Startups

TC Disrupt: Andrew Ng Shares His Thoughts On Building An AI-Powered Society

Andrew Ng is probably best known for co-founding Coursera, the global online education platform that gives people access to university-level courses. Previously, he led AI teams at Google and Baidu.

After resigning from Baidu in March, where he served as Chief Scientist, Ng launched Deeplearning.ai. It’s still unclear what his new venture does exactly, aside from the fact that it has created deep learning courses and is currently hiring software engineers. In August, TechCrunch reported that Ng is raising a $150 million AI fund, which fall under the broader picture of Ng’s AI-focused endeavors.

Today on stage at TechCrunch Disrupt, Ng shared his thoughts on how we can eventually achieve an AI-powered society, where AI tools truly benefit humans.

“AI is the new electricity,” Ng said, detailing how the rise of electricity has transformed transportation, communication, and agriculture. Likewise, Ng believes that AI will be able to revolutionize every industry imaginable. Ng calls these transformable industry “verticals,” areas like healthcare and transportation, which he is most excited about.

One example is Coursera using with machine learning to personalize education. By collecting data from learners, its ML team connects users to courses that will help them on their career paths.
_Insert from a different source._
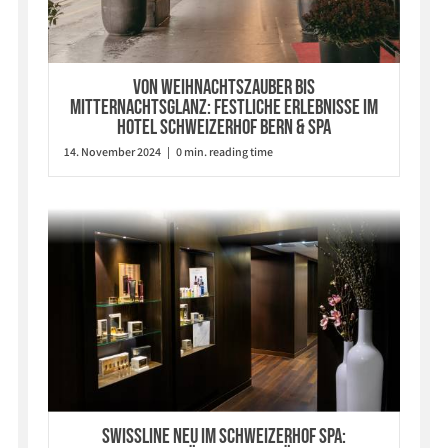
Von Weihnachtszauber bis
Mitternachtsglanz: Festliche Erlebnisse im
Hotel Schweizerhof Bern & Spa
14. November 2024 | 0 min. reading time
SWISSLINE NEU IM SCHWEIZERHOF SPA:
When asked whether if he thinks startups stand a chance against big tech companies that have already made huge investments in AI, Ng gave a definite yes. In fact, he thinks that “no one company could do all the work that will enable society to use AI better.”

However, Ng warned startups against entering into verticals such as web search, where large companies already possess better data asset and learning algorithms. Instead, latecomers should find their own niche by repeating the virtuous cycle of building a product, gathering user data, and improving their product.

“There’s plenty of opportunities for [both] existing companies and small startups,” Ng observed.

Finally, Ng addressed some of the concerns surrounding lack of transparency in AI-decision making. He foresees that upcoming research that makes AI more explainable will be able to bridge the gap between developers and consumers, though it might be harder for some sectors than others.